> [INFORMATION SHOWN]:
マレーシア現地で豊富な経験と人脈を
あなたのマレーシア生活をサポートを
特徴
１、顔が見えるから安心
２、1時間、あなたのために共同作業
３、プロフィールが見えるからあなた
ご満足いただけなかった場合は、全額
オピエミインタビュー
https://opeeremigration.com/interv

> [TASK INSTRUCTIONS]: Copy out every one of the lines above, word for word and in the same order.

> [RESPONSE AREA]:
マレーシア現地で豊富な経験と人脈を
あなたのマレーシア生活をサポートを
特徴
１、顔が見えるから安心
２、1時間、あなたのために共同作業
３、プロフィールが見えるからあなた
ご満足いただけなかった場合は、全額
オピエミインタビュー
https://opeeremigration.com/interv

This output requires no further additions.